This repository stores the core algorithms used to produce ALPOD. It's been archived at zenodo: 10.5281/zenodo.14533381. The repository also includes files for watershed-based analyses of ALPOD spatial patterns. Each algorithm's role in the overall dataset production is as follows:
(1.1) S2bgrnExport.ipynb: Google Earth Engine (GEE) script to rapidly filter and visualize Sentinel-2 images. Used to identify and download 1-2 ice and cloud-free images per Sentinel-2 tile near the seasonal maximum lake extent.
(1.2) U-Net lake predictions (See Mullen et al., 2023 for details). 60 m buffer, vectorize, and merge results.
(1.3) Manually edit U-Net predictions in QGIS, correcting for both errors of omission and comission.
(1.4) Upload the edited maximum lake extent shapefile to GEE.

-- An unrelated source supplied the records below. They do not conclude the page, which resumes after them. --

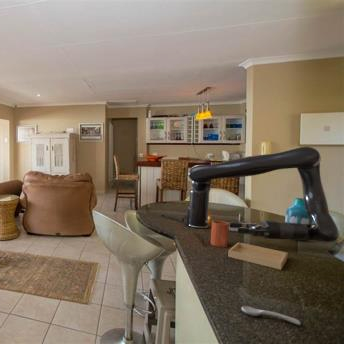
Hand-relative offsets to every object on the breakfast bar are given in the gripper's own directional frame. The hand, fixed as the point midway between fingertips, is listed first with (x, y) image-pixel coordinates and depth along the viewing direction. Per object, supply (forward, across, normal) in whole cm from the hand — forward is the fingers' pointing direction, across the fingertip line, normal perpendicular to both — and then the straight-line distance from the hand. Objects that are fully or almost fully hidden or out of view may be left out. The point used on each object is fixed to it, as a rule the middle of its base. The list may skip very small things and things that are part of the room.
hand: (233, 227), depth 125 cm
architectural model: (-16, -30, +8) cm, 35 cm away
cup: (+5, 0, +8) cm, 10 cm away
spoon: (+14, +58, +8) cm, 60 cm away
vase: (-34, -16, +8) cm, 39 cm away
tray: (-3, +14, +8) cm, 16 cm away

(2.1) Split the study site into non-overlapping tile scheme, and upload tiles to GEE.
(2.2) LakeOccurrenceBatches.ipynb: GEE script to iterate through tiles and produce a lake occurrence image. Works by producing a daily cloud-masked Sentinel-2 mosaic, clipping to the maximum lake extent mask, filtering the collection to remove images below defined coverage threshold, classifies water in each image using an adaptive NDWI thresholding algorithm, and exports a composite of the water classifications.
(2.3) OccurrenceProcessing.py: Post-processing algorithm using a watershed segmentation method to clean up the GEE lake occurrence raster. Allows custom water occurrence thresholds to define lakes.
(3.1) zeros.py: converts data formats of the lake occurrence rasters to enable merging.
(3.2) merge.py: combine lake occurrence rasters by utm zone and export. binarize the occurrence raster and export.
(3.3) Manually vectorize the results in QGIS using raster conversion toolbox.
(3.4) Merge utm zone shapefiles in QGIS. Manually dissolve lakes spanning utm zones.
Steps 1-3 are in support of constructing ALPOD. Step 4 is in support of the analysis for the manuscript: 'Glacial History Constrains Permafrost Controls over Lake and Pond Distribution'
(4.1) hu12.py: aggregates lake statistics to NHD watersheds, and spatially joins watersheds with ancillary datasets to classify watersheds by permafrost extent, glacial history, and geologic substrate by intersect.
(4.2) cuzickTests.R performs Cuzick tests for trends in lake statistics across ordered groups (i.e., ordered permafrost classes) for relevant subsets of watersheds based on geomorphic conditions.
(4.3) terrainClassLakeStatistics.py takes a union of all the ancillary datasets and calculates basic lake statistics such as lake density, mean lake size, density, fraction for distinct permafrost classes and geomorphic settings.
watersheds.csv includes ALPOD statistics aggregated to NHD HUC12 watersheds across Alaska. Its variables are explained in watersheds_tableSchema.pdf. These files are utilized in the manuscript Glacial History Modifies Permafrost Controls on the Distribution of Lakes and Ponds.